The space between before and after—easily the most challenging place she has ever known—begins to reveal an unanticipated hope for what the future might hold.
About the Author
Jean Reynolds Page lives with her husband and three children in Wisconsin.
Praise For The Space Between Before and After…
“[A] complex, multi-layered book. [Page] seamlessly navigates the book’s intertwining narratives and presents believable characters, at once imperfect and utterly sympathetic. Both the story’s emotional pull and intricate plot twists are sure to seduce new readers.”
— Publishers Weekly
“A complex, well-orchestrated family drama.”
— Seattle Post-Intelligencer
“A very character-driven novel. [...] Each one of Page’s creations is a rounded and complex person you can sympathize and easily connect with. As a result, [The Space Between Before and After] is a touching, sometimes heart-wrenching, read.
Conversation Starters from ReadingGroupChoices.com
Kilian, a young woman living with cystic fibrosis, is a central character in the novel. In what ways does learning of this condition alter Holli’s response to her son’s relationship with Kilian? How would you react if your child became involved with someone living with a serious medical condition?
When she marries Harrison, Hollyanne changes her name to Holli. Why did she make this decision and what is she trying to accomplish? Do you think she succeeds?
What individual motivations draw Raine and Georgia together in friendship? How does the relationship evolve with time? Is Holli right to resent Raine’s attachment to Georgia?
When the facts of Celia’s death are revealed to Holli by Grandma Raine, they absolve Georgia, and to a certain extent Ray, of responsibility for the loss of Celia and the baby. Even in light of this, Holli cannot let go of her anger toward Georgia. What other factors play into Holli’s feelings about her stepmother? Are they valid?

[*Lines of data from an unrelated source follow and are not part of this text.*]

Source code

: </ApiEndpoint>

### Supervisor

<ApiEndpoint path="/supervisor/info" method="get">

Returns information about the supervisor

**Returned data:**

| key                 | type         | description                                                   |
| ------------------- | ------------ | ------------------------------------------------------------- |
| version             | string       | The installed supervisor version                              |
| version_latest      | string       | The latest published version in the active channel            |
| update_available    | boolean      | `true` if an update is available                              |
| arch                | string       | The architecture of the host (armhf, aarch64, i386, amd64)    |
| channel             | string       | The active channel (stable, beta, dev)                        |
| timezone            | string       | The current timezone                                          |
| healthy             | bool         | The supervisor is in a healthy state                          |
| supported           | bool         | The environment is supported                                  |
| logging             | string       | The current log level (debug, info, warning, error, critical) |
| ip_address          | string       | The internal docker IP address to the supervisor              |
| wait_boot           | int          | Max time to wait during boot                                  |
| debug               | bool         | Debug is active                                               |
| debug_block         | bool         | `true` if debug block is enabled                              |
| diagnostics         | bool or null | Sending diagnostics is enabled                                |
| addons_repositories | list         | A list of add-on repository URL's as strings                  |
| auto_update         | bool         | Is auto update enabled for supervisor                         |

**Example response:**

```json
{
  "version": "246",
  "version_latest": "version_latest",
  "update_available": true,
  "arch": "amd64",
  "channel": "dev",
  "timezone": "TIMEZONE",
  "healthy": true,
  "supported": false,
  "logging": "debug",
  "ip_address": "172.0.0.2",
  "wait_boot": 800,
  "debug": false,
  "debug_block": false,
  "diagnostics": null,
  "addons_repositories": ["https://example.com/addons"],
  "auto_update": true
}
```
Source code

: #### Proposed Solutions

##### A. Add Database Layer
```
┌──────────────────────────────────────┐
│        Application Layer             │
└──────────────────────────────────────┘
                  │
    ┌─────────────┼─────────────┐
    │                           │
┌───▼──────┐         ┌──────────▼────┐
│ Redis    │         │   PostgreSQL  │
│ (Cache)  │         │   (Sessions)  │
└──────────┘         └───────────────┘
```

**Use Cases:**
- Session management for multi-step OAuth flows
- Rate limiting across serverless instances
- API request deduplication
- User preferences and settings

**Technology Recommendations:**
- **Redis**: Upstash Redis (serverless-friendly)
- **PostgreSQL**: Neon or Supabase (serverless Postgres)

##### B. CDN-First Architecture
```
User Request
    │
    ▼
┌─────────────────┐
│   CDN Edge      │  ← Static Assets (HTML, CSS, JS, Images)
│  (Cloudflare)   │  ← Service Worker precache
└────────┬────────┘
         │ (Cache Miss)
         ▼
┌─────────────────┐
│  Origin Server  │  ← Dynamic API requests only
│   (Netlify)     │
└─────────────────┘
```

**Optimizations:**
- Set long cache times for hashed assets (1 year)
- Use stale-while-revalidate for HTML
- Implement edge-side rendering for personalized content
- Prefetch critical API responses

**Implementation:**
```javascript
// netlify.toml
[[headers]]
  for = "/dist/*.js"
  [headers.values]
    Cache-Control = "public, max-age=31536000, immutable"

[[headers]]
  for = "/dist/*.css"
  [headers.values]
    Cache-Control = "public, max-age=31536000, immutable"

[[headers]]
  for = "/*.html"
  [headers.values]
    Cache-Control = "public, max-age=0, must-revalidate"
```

Holli is terribly upset when she learns of Kilian’s pregnancy. She has great concern over the impact a baby would have on Conner’s life, and she admits to herself that she wants there to be some “medical, if not moral” reason for the pregnancy to be terminated. Given this, why is she devastated by the news that Kilian has ended the pregnancy?
Why did Kilian lie about having the abortion? Do you think she did this to protect Conner, or were her reasons self-serving?
How do you feel about Grandma Raine’s “visitations” with her lost daughter and, likewise, Holli’s occasional, strong sense of her mother’s presence? Do you believe that spiritual elements of those we love remain among us?
How responsible is Harrision for the break-up of his marriage to Holli? Did Holli’s childhood baggage drive the demise of their relationship, or were her reactions to Harrison’s behavior in the marriage appropriate?
In spite of the fact that Tina was the result of Ray’s infidelity with Georgia, Holli adores her stepsister and develops a life-long bond with the younger woman. What accounts for Holli’s lack of resentment—and in fact her abiding devotion—towards a sibling who was the product of such painful circumstances?
Significant events in Holli’s family run parallel with flashpoints involving human exploration in space. How do you think the triumphs and tragedies of NASA affect us as a nation? What do they represent in our cultural identity?